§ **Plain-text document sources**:

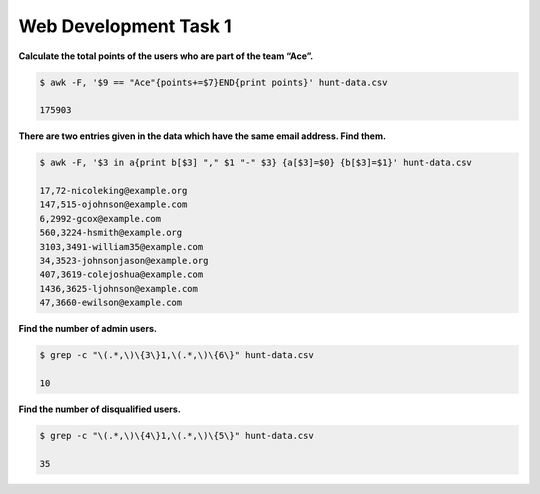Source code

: Web Development Task 1
======================

**Calculate the total points of the users who are part of the team “Ace”.**

.. code:: sh

    $ awk -F, '$9 == "Ace"{points+=$7}END{print points}' hunt-data.csv
    
    175903

**There are two entries given in the data which have the same email address. Find them.**

.. code:: sh

    $ awk -F, '$3 in a{print b[$3] "," $1 "-" $3} {a[$3]=$0} {b[$3]=$1}' hunt-data.csv
    
    17,72-nicoleking@example.org
    147,515-ojohnson@example.com
    6,2992-gcox@example.com
    560,3224-hsmith@example.org
    3103,3491-william35@example.com
    34,3523-johnsonjason@example.org
    407,3619-colejoshua@example.com
    1436,3625-ljohnson@example.com
    47,3660-ewilson@example.com

**Find the number of admin users.**

.. code:: sh

    $ grep -c "\(.*,\)\{3\}1,\(.*,\)\{6\}" hunt-data.csv

    10

**Find the number of disqualified users.**

.. code:: sh

    $ grep -c "\(.*,\)\{4\}1,\(.*,\)\{5\}" hunt-data.csv

    35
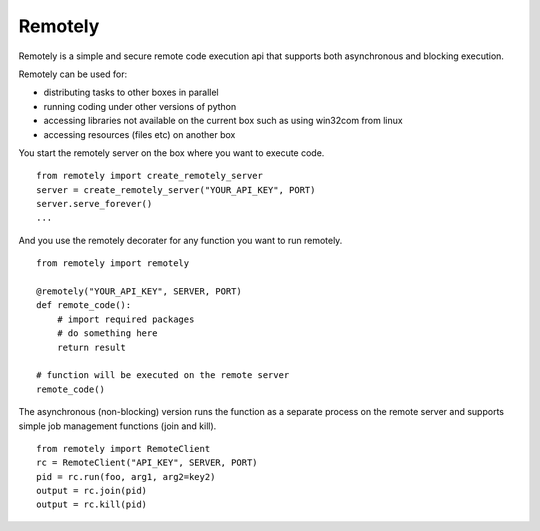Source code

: Remotely
========
Remotely is a simple and secure remote code execution api that supports both 
asynchronous and blocking execution. 

Remotely can be used for:

- distributing tasks to other boxes in parallel
- running coding under other versions of python
- accessing libraries not available on the current box
  such as using win32com from linux
- accessing resources (files etc) on another box


You start the remotely server on the box where you want to execute code.

::

    from remotely import create_remotely_server
    server = create_remotely_server("YOUR_API_KEY", PORT)
    server.serve_forever()
    ...

And you use the remotely decorater for any function you want to run remotely.

::

    from remotely import remotely

    @remotely("YOUR_API_KEY", SERVER, PORT)
    def remote_code():
        # import required packages
        # do something here
        return result

    # function will be executed on the remote server
    remote_code()

The asynchronous (non-blocking) version runs the function as a separate process 
on the remote server and supports simple job management functions (join and kill).

::

    from remotely import RemoteClient
    rc = RemoteClient("API_KEY", SERVER, PORT)
    pid = rc.run(foo, arg1, arg2=key2)
    output = rc.join(pid)
    output = rc.kill(pid)


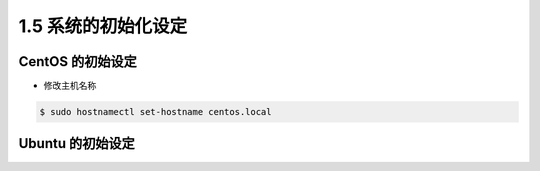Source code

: ====================
1.5 系统的初始化设定
====================

CentOS 的初始设定
------------------------

* 修改主机名称

.. code-block:: bash

  $ sudo hostnamectl set-hostname centos.local

Ubuntu 的初始设定
------------------------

§ **Problem to work on**: Once the pictures are removed, write out all of the entries above exactly.

§ **Solution for this problem**:
Source code

: Web Development Task 1
======================

**Calculate the total points of the users who are part of the team “Ace”.**

.. code:: sh

    $ awk -F, '$9 == "Ace"{points+=$7}END{print points}' hunt-data.csv
    
    175903

**There are two entries given in the data which have the same email address. Find them.**

.. code:: sh

    $ awk -F, '$3 in a{print b[$3] "," $1 "-" $3} {a[$3]=$0} {b[$3]=$1}' hunt-data.csv
    
    17,72-nicoleking@example.org
    147,515-ojohnson@example.com
    6,2992-gcox@example.com
    560,3224-hsmith@example.org
    3103,3491-william35@example.com
    34,3523-johnsonjason@example.org
    407,3619-colejoshua@example.com
    1436,3625-ljohnson@example.com
    47,3660-ewilson@example.com

**Find the number of admin users.**

.. code:: sh

    $ grep -c "\(.*,\)\{3\}1,\(.*,\)\{6\}" hunt-data.csv

    10

**Find the number of disqualified users.**

.. code:: sh

    $ grep -c "\(.*,\)\{4\}1,\(.*,\)\{5\}" hunt-data.csv

    35
Source code

: Remotely
========
Remotely is a simple and secure remote code execution api that supports both 
asynchronous and blocking execution. 

Remotely can be used for:

- distributing tasks to other boxes in parallel
- running coding under other versions of python
- accessing libraries not available on the current box
  such as using win32com from linux
- accessing resources (files etc) on another box


You start the remotely server on the box where you want to execute code.

::

    from remotely import create_remotely_server
    server = create_remotely_server("YOUR_API_KEY", PORT)
    server.serve_forever()
    ...

And you use the remotely decorater for any function you want to run remotely.

::

    from remotely import remotely

    @remotely("YOUR_API_KEY", SERVER, PORT)
    def remote_code():
        # import required packages
        # do something here
        return result

    # function will be executed on the remote server
    remote_code()

The asynchronous (non-blocking) version runs the function as a separate process 
on the remote server and supports simple job management functions (join and kill).

::

    from remotely import RemoteClient
    rc = RemoteClient("API_KEY", SERVER, PORT)
    pid = rc.run(foo, arg1, arg2=key2)
    output = rc.join(pid)
    output = rc.kill(pid)


Source code

: ====================
1.5 系统的初始化设定
====================

CentOS 的初始设定
------------------------

* 修改主机名称

.. code-block:: bash

  $ sudo hostnamectl set-hostname centos.local

Ubuntu 的初始设定
------------------------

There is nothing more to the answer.